O [İblis], “Öyleyse, beni azgınlığa itmene karşılık, and olsun ki, ben onlar için Senin dosdoğru yoluna oturacağım, sonra yine and olsun ki onların önlerinden, arkalarından, sağlarından, sollarından onlara sokulacağım ve Sen, çoklarını şükredenler bulmayacaksın” dedi. O [Allah], “Haydi, sen, yerilmiş ve itilmiş olarak oradan çık. Onlardan sana kim uyarsa, and olsun ki, sizin hepinizden cehennemi dolduracağım” dedi. Ve (Allah), “Ey Âdem! Sen ve eşin cennette iskân edin, dilediğiniz yerden de yeyin ve şu ağaca yaklaşmayın, yoksa zâlimlerden olursunuz” (dedi). Derken o [İblis], onların kendilerinden gizli kalan çirkinliklerini kendilerine göstermek için onlara vesvese verdi. Ve “Rabbiniz, başka bir sebepten dolayı değil, sırf ikinizin de birer melek/melik olmanız ya da ebedî kalıcılardan olmanız için sizi şu ağaçtan men etti” dedi. Ve “Elbette ben size öğüt verenlerdenim” diye onlara yemin etti/kanıtlar ileri sürdü. Böylece onları aldatarak zillete düşürdü. Ağacı tadınca, çirkinlikleri kendilerine belli oldu ve cennet yapraklarından üst üste yamayıp üzerlerine almaya başladılar. Rabb'leri onlara seslendi: “Ben sizi o ağaçtan men etmedim mi ve size, ‘Bu şeytan kesinlikle sizin için apaçık düşmandır’ demedim mi?” (A‘râf/16-22)

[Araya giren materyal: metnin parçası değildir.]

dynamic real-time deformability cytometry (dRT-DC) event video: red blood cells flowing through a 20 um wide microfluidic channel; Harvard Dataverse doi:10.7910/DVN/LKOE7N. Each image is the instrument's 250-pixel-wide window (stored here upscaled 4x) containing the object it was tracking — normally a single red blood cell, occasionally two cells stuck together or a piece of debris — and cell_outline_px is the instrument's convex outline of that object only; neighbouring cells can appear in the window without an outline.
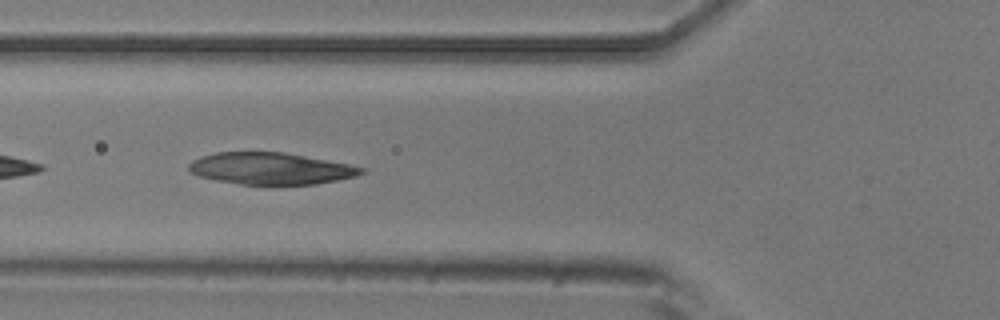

O [Allah] dedi ki: “Git! Sonra onlardan kim sana uyarsa, bilin ki, şüphesiz ki, cezanız yeterli bir ceza olarak cehennemdir. Onlardan gücünü yetirdiklerini sesinle sars. Ve atlılarınla ve yayalarınla onların üzerine yaygara kopar! Mallarda ve çocuklarda onlara ortak ol! Ve onlara vaatlerde bulun.” –Ve şeytan onlara aldatmadan başka bir şey vaad etmez.– Şüphesiz ki, Benim kullarım; senin için onlar aleyhine hiç bir güç yoktur.” –Vekîl olarak da Rabbin yeter.– (İsrâ/64-65)

Burada İblis'in insanları nelerle aldatacağı da açıklanmıştır. Buna göre İblis, insanları, “boş kuruntulara sokarak, hayvanların kulaklarını yardırarak ve Allah'ın yaratışını/ölçülendirdiğini bozdurarak” yoldan çıkaracaktır.

Âyetteki, hayvanların kulaklarını yardırmak ifadesiyle, İblis'in insanlara kendi ürettikleri bir din icat ettireceğine işaret edilmektedir. Nitekim müşrikler Bahîre, Sâibe adı altında hayvanların kulaklarını yarıp onları haramlaştırmışlardır. Burada müşriklerin bu uygulaması, baz alınarak genel olguya işaret edilmiştir.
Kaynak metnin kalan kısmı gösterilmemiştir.